Problem to solve: Update the piece on promoting a book: give everything from "Maybe writing a" down to "there is none.", with "quicksand" changed to "mud".
+++ Excerpted passage +++
From the pages of The Daily Drivel, 2014/07/22

Maybe writing a book is the easy part. Maybe getting folks to read it is an order of magnitude harder.

Those are some of the thoughts running through my head lately. I finished most of the writing back in March. Then came the publishing trauma culminating early this month. Finally comes the promotion and there’s so much to learn, so much to do, and so many ways to go about doing it that getting started is drinking a river, or, to mix metaphors, sinking in quicksand. You struggle to reach out for something substantial, something to grasp that is obviously the way, the righteous path of promotion, but there is none.

To blog or not to blog? That’s the question, but only one. Whether to face the seething hordes on Facebook, twitter with the tweeters, press the words on WordPress, schmooze on GoodReads, start a website, or do a hundred other things . . . well those were the choices you avoided all that time because you were having too much fun writing, as if the writing was an excuse to avoid the real work, which is pitching. When the excuses are done, what do you do to cure pitcher’s block?

And so far, that’s only talking about the internet and avoiding all the other things that must, should, have to get done to keep your book from lying there motionless like an invisible lead fart, unseen, uncared, unloved by any but its mother, when you really want it to walk around on its own two sturdy legs, admired and respected by all.
+++ Provided information +++
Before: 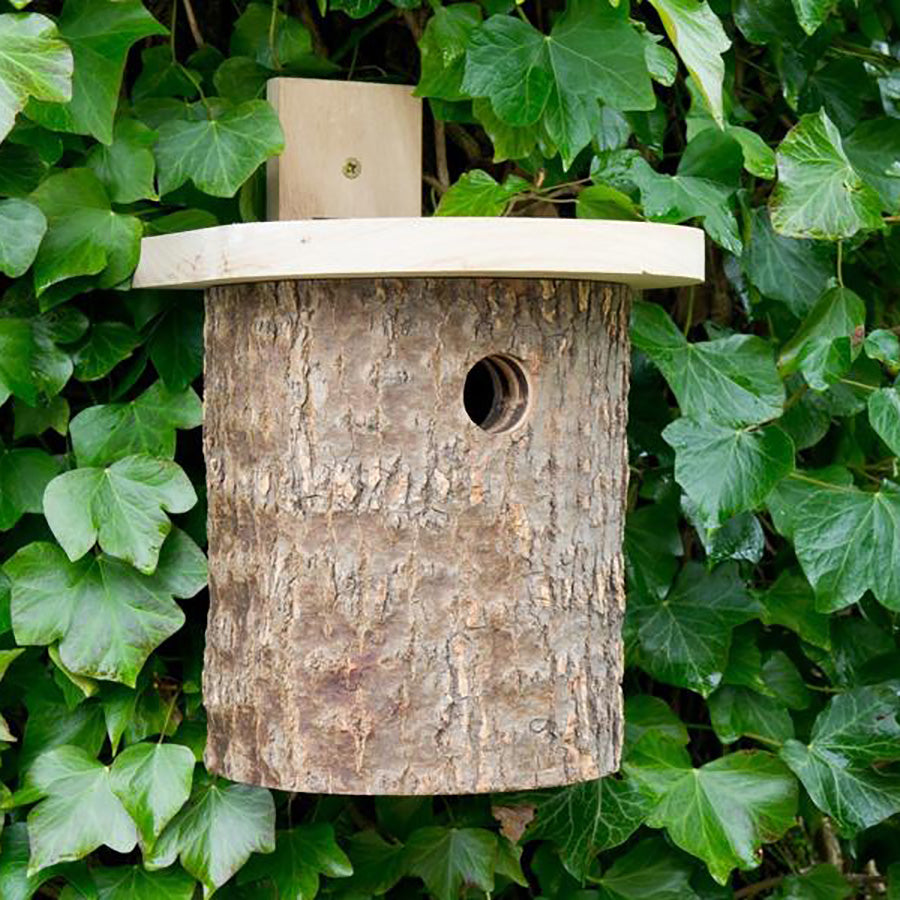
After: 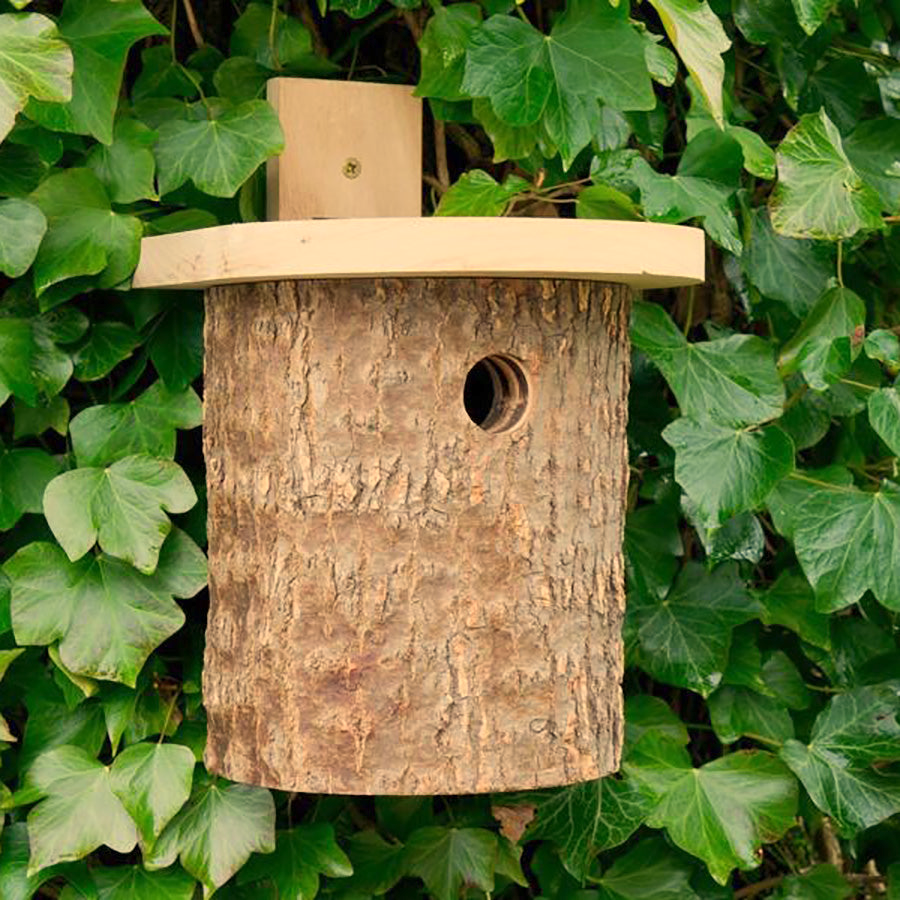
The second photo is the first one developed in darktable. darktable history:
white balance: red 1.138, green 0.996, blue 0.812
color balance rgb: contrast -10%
+++
Exercise result:
Maybe writing a book is the easy part. Maybe getting folks to read it is an order of magnitude harder.

Those are some of the thoughts running through my head lately. I finished most of the writing back in March. Then came the publishing trauma culminating early this month. Finally comes the promotion and there’s so much to learn, so much to do, and so many ways to go about doing it that getting started is drinking a river, or, to mix metaphors, sinking in mud. You struggle to reach out for something substantial, something to grasp that is obviously the way, the righteous path of promotion, but there is none.